Looking for great family adventures in the highlands? You need not look farther than Inverness. Known as the gateway to the Scottish Highlands, Inverness is a delightfully charming city that has so much to offer, from breathtaking landscapes to fascinating museums, delectable gastronomy to a profound history. Here are the adventures that await you in this small but lively city.
- Climb Ben Nevis
Standing at 4,406 feet above sea level, Ben Nevis is Britain’s highest peak. The mountain draws over 1000 hikers annually, making it one of the most famous trekking destinations in the country. Although not as difficult to climb as other peaks, Ben Nevis should not be underestimated. The summit is often covered with snow even in summer, and the routes could get very cold and windy the higher you climb.
If you’re a beginner, it is best to take the route that starts at Achintee Farm. This moderately challenging trail leads to the gorgeous Lochan Meall at-Suidhe, the enthralling lake that is a popular resting point for climbers. From there, the trail becomes increasing rough and steep until you reach the summit where you find ruins of an observatory built in 1883. If the weather is fine and the skies clear, you can see the mountains of Glencoe from a distance.
2. Day Out at Corrour Lodge
Experience a one of a kind family retreat in a rural setting. Corrour Lodge is a unique luxury Scottish lodge alternative to the usual 5-star family accommodation, providing utmost comfort in the midst of the solitude of the wilderness.
The Corrour Lodge is a modernist structure built of granite, steel and glass, set in a 26,000-hectare estate comprised of hunting grounds, a deer forest, and a 25-hectare garden that includes alpines and rhododendrons. Surrounding the lodge are cottages where more guests can stay.
The lodge is more than just a retreat house. It offers fun activities that you and your family will surely delight in. Take scenic nature walks, or try pony trekking, horseback riding, and biking. Go deer stalking, clay pigeon shooting and archery, or spend hours canoeing, boating, and fishing.
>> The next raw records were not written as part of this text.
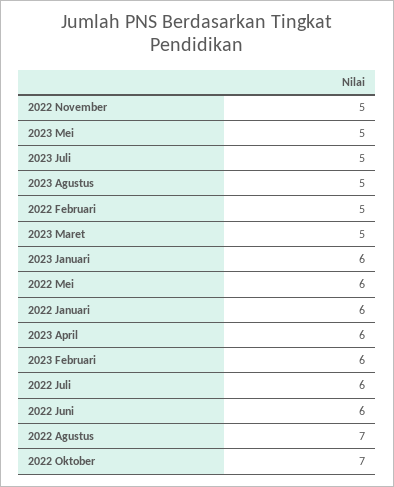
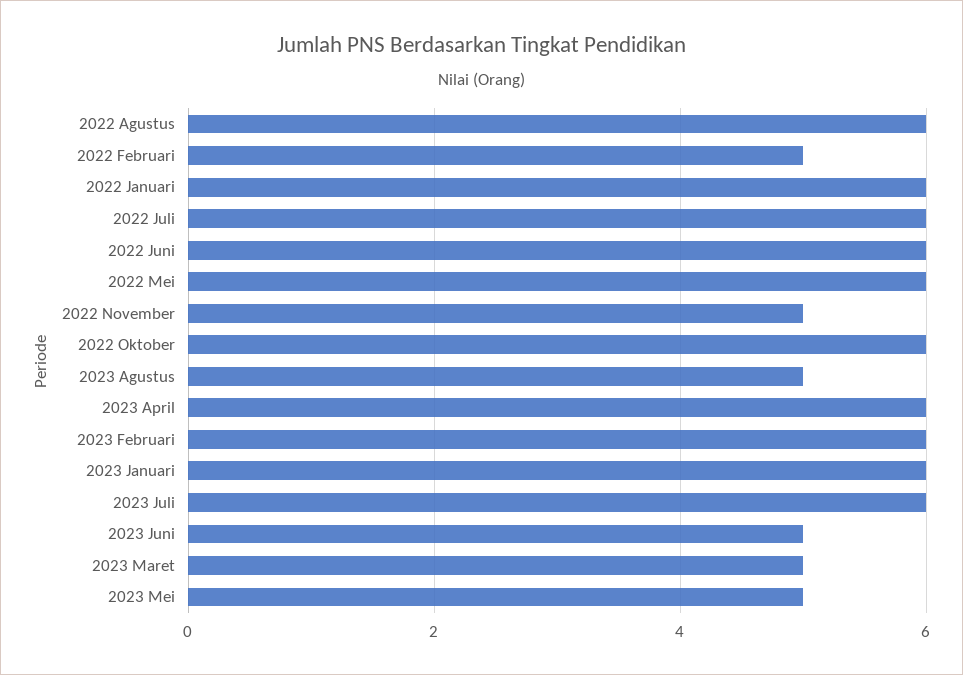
2023 Juli: 5 -> 6
2022 Agustus: 7 -> 6
2022 Oktober: 7 -> 6
2023 Juni: none -> 5

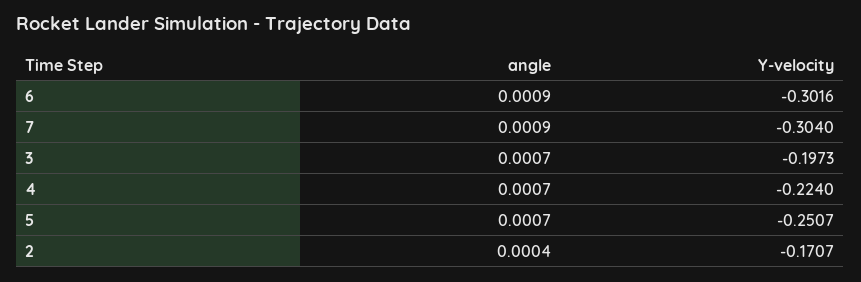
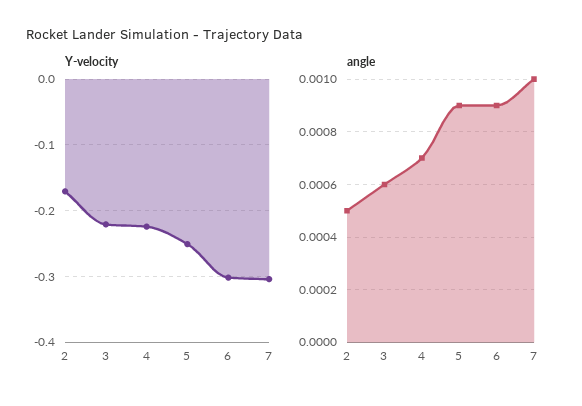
angle, 7: 0.0009 -> 0.001
angle, 3: 0.0007 -> 0.0006
Y-velocity, 3: -0.1973 -> -0.22
angle, 5: 0.0007 -> 0.0009
angle, 2: 0.0004 -> 0.0005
3. Walk around Loch Ossian
Loch Ossian is a narrow lake located at the eastern border of the Rannoch Moor. The loch and its surrounding area are a popular destination for avid hikers and outdoor enthusiasts alike.
Located in the remote parts of the Corrour Estate, Loch Ossian is nowhere near a public road. The nearest access to the lake is the Corrour railway station. Once you arrive at the station, you have to walk a few miles through stunning scenery to reach the lake. Despite its remoteness, the effort of getting there is all worth it.
On the western banks of the lake, stands Loch Ossian Youth Hostel, recently re-opened as an eco-lodge that boasts of solar panels, dry toilets, and organic menu. The hostel serves as a meeting place of adventurers who want to explore the lake and its picturesque trails.
4. Visit the Hootananny
Great food, great drinks, great music – all these you will find at the Hootananny. It is more than just a pub and a venue for live music. Here, people gather to enjoy each other’s company in a cosy and casual setting. A visit to the Hootananny is a fantastic and interesting way to learn a thing or two about Scottish traditional music and understand the proud heritage of the Highlands. Warning: the music can get loud and lively and you will be persuaded to dance. Join in and have fun. After all, you are here for adventure in Scotland.